#### [Task objective]
Among the records that follow, set down only the lines from the one containing "left shoulder: (302, 293)" to the one containing "root of tail: (626, 129)", both included, exactly.

*** Block opens ***

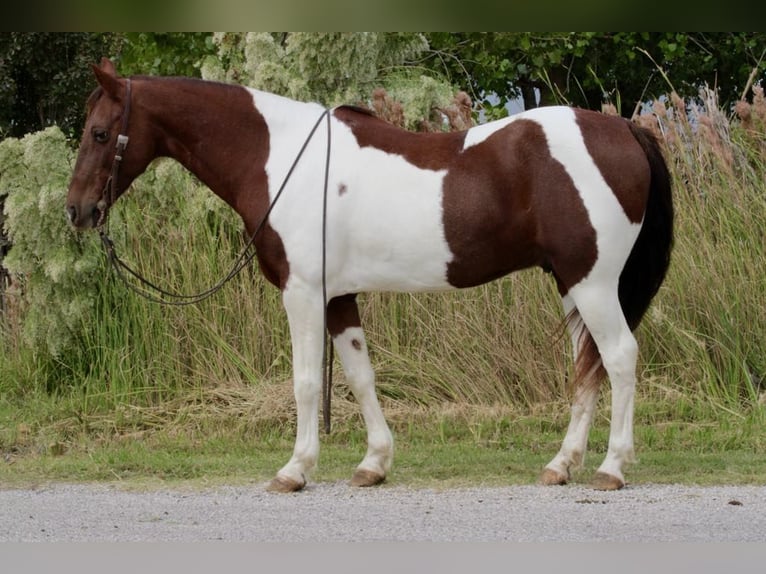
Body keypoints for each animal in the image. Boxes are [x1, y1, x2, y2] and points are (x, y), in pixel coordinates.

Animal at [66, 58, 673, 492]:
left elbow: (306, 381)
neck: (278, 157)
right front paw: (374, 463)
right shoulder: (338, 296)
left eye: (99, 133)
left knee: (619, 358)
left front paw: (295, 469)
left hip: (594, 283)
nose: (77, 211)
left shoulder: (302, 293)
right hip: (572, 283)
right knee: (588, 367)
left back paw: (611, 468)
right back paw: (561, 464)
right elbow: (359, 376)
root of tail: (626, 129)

*** Block closes ***
*** Block opens ***

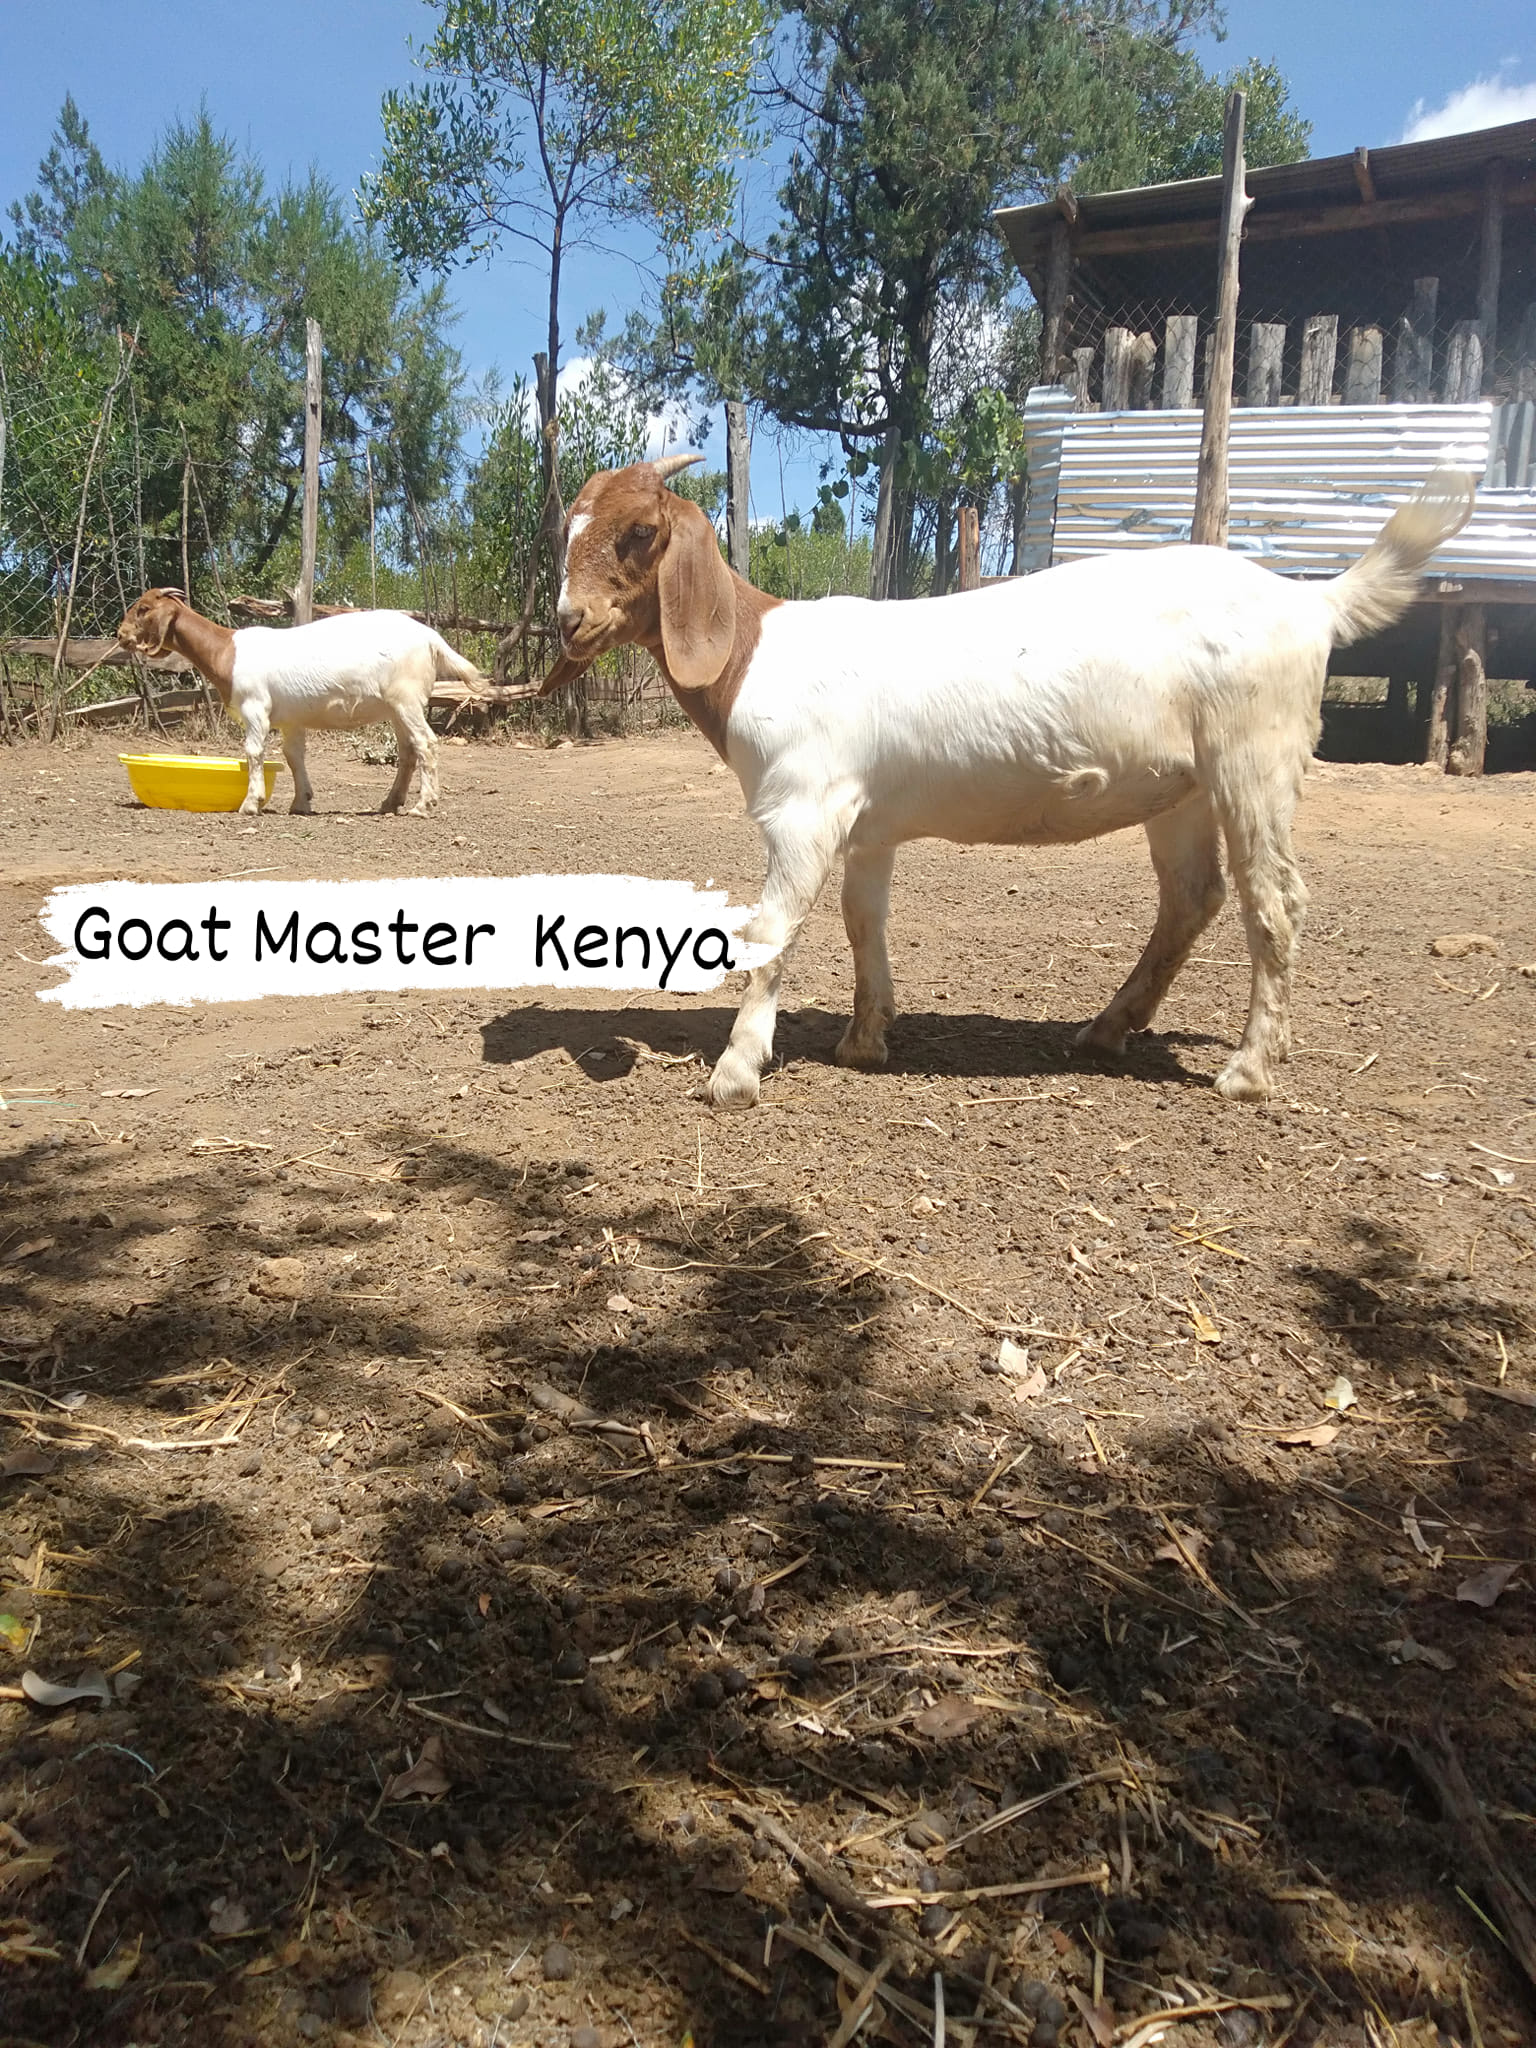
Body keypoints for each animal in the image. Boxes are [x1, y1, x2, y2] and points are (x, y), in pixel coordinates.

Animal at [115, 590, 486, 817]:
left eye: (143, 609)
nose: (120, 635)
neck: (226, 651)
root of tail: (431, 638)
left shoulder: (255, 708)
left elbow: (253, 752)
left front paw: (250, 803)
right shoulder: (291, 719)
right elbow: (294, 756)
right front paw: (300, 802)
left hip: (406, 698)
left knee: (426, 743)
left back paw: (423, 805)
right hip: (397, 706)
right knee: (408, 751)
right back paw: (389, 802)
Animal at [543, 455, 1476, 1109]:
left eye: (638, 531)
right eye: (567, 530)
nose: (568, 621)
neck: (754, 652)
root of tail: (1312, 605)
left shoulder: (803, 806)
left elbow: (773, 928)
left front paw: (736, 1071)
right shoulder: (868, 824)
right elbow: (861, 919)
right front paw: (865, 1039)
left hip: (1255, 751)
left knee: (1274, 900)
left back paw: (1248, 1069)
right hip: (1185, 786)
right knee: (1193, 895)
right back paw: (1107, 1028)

*** Block closes ***

#### [Task result]
left shoulder: (302, 293)
right hip: (572, 283)
right knee: (588, 367)
left back paw: (611, 468)
right back paw: (561, 464)
right elbow: (359, 376)
root of tail: (626, 129)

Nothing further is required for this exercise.